Does Prompt Caching work with the assistants api

Will the newly announced prompt caching work with my assistants api calls? currently I’m having to spend 3k tokens per run and most of that is coming from the same extensive instructions being re-sent every time to ensure the responses are usable.

4 Likes

I’d also appreciate clarity on this. I similarly use the same long prompt at the start of threads so it would be really helpful from a cost standpoint if these were cached.

1 Like

Hello, welcome both of you.

It’s not very clear to me either, but from what I can tell in the language there is support for assistant interaction.

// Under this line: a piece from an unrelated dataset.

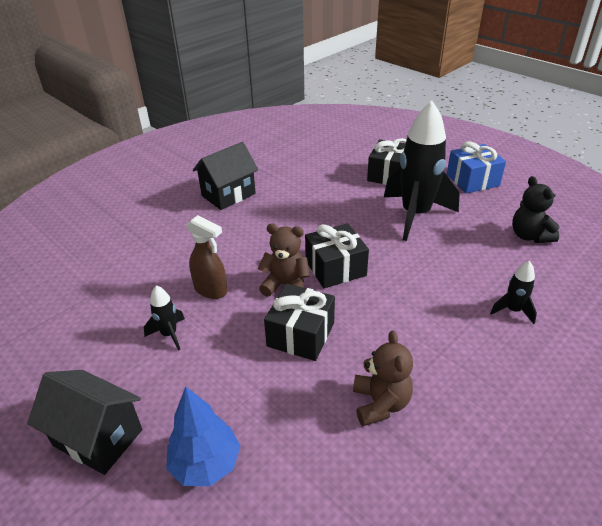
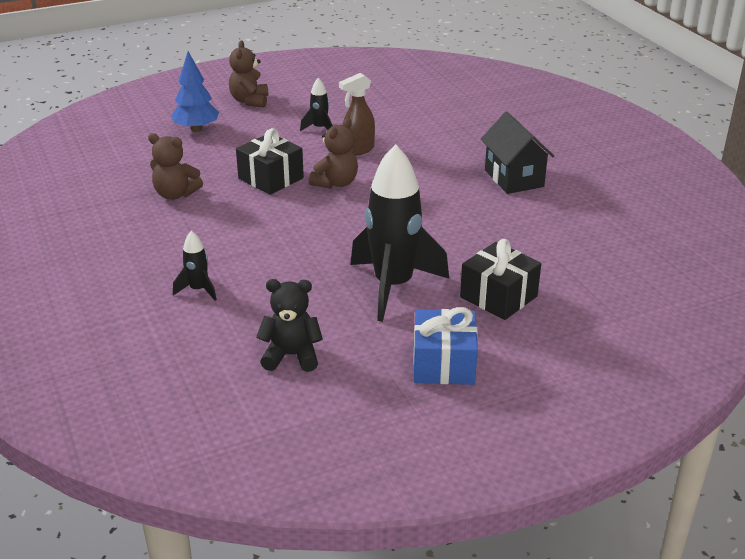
camera: 110 degrees right, 5 degrees down
black house [27,370,142,475] -> brown teddy bear [229,41,268,108]
black gift [305,223,369,288] -> none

https://platform.openai.com/docs/guides/prompt-caching/what-can-be-cached

Certainly if Assistants aren’t supported they will be eventually.

1 Like

My experience so far (2024-10-29) is that caching does not work with the Assistant API. The prompt_tokens_details field from the usage returned by the /run endpoint is not provided. By contrast, it is provided on the chat completion endpoint even when the cached tokens are 0.

I imagine it is a matter of time before it is implemented - the underlying thread objects from the assistant api seem to provide even fancier caching potential.

1 Like

On the date I posted this reply, Assistant API has returned the cached tokens but under prompt_token_details instead of prompt_tokens_details (notice missing s in token word).